India has faced this epidemic for decades. Over the years, has the situation gotten worse, better or has it been status-quo? How would you assess India’s response to this crisis?
In the larger sense, it is status-quo. There were years when there was a major spike in the number of cases. And then, those cases came down in subsequent years. In 2005, for example, there was a large outbreak. There were interventions put in place, vaccinations rolled out, clinical management improved, inputs given. But again, the cases have started increasing.
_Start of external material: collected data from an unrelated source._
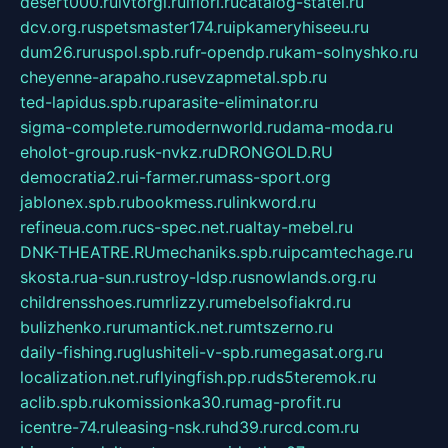
desert000.ru
ivtorgi.ru
ifiori.ru
catalog-statei.ru
dcv.org.ru
spetsmaster174.ru
ipkameryhiseeu.ru
dum26.ru
ruspol.spb.ru
fr-opendp.ru
kam-solnyshko.ru
cheyenne-arapaho.ru
sevzapmetal.spb.ru
ted-lapidus.spb.ru
parasite-eliminator.ru
sigma-complete.ru
modernworld.ru
dama-moda.ru
eholot-group.ru
sk-nvkz.ru
DRONGOLD.RU
democratia2.ru
i-farmer.ru
mass-sport.org
jablonex.spb.ru
bookmess.ru
linkword.ru
refineua.com.ru
cs-spec.net.ru
altay-mebel.ru
DNK-THEATRE.RU
mechaniks.spb.ru
ipcamtechage.ru
skosta.ru
a-sun.ru
stroy-ldsp.ru
snowlands.org.ru
childrensshoes.ru
mrlizzy.ru
mebelsofiakrd.ru
bulizhenko.ru
rumantick.net.ru
mtszerno.ru
daily-fishing.ru
glushiteli-v-spb.ru
megasat.org.ru
localization.net.ru
flyingfish.pp.ru
ds5teremok.ru
aclib.spb.ru
komissionka30.ru
mag-profit.ru
icentre-74.ru
leasing-nsk.ru
hd39.ru
rcd.com.ru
What is more troubling is that earlier we were we focusing on JE as the most common specific etiology (cause of the disease) of acute encephalitis. While the ‘reported’ positivity for JE in AES cases has gone down in recent years following JE specific intervention, AES incidence continues to be unresponsive. In other words, the problem now also is that there are more and more cases reported as “unknown etiology AES.”
Unless you know the etiology—whether it is some other vector-borne virus or whether it is a water-borne disease— you cannot guide your intervention.
This has made the situation really complex.
Is the phenomenon of increasing cases of acute encephalitis from unknown causes across states or restricted to parts of eastern Uttar Pradesh?
It is a mainly problem in the Gorakhpur belt, although similar reports of unknown etiology have been received from other endemic areas also. The point is also whether this is the reality or not. We need to look into that. Whether it is a case of unknown etiology or whether there is some problem in the way we are collecting and testing samples needs to be ascertained.
South East Asian countries also face the problem of JE. Very specific local conditions such as expansion of rice fields and the resulting water-logging have been identified as contributing to the outbreak of JE.
In India, what are the specific local conditions that are causing the epidemic?
That is what our study is looking into. The classical local factors— paddy fields, presence of pigs (which is an amplifier host), susceptible population and disease transmitting vector— are all present but they only partly explain the epidemiology of JE in India.
For example, apart from paddy fields, you also require pigs as an amplifier host. What we have observed in our study, from some of our initial enquiries is that there are villages which have pigs but have not reported AES/JE for years, and, at the same, there are villages where there are no pigs but have reported AES/JE cases. It is an intriguing case.
That is what we are trying to investigate in our ongoing study.
It raises questions in terms of what could be some of the other transmission cycles which are maintaining the JE virus. And if these are not JE cases, then what are these due to.
On the other hand, one cannot be oblivious to the health system challenges —both delivery and accessibility—that are unique to these very backward areas. These local factors make a huge difference to the incidence of disease and clinical outcomes.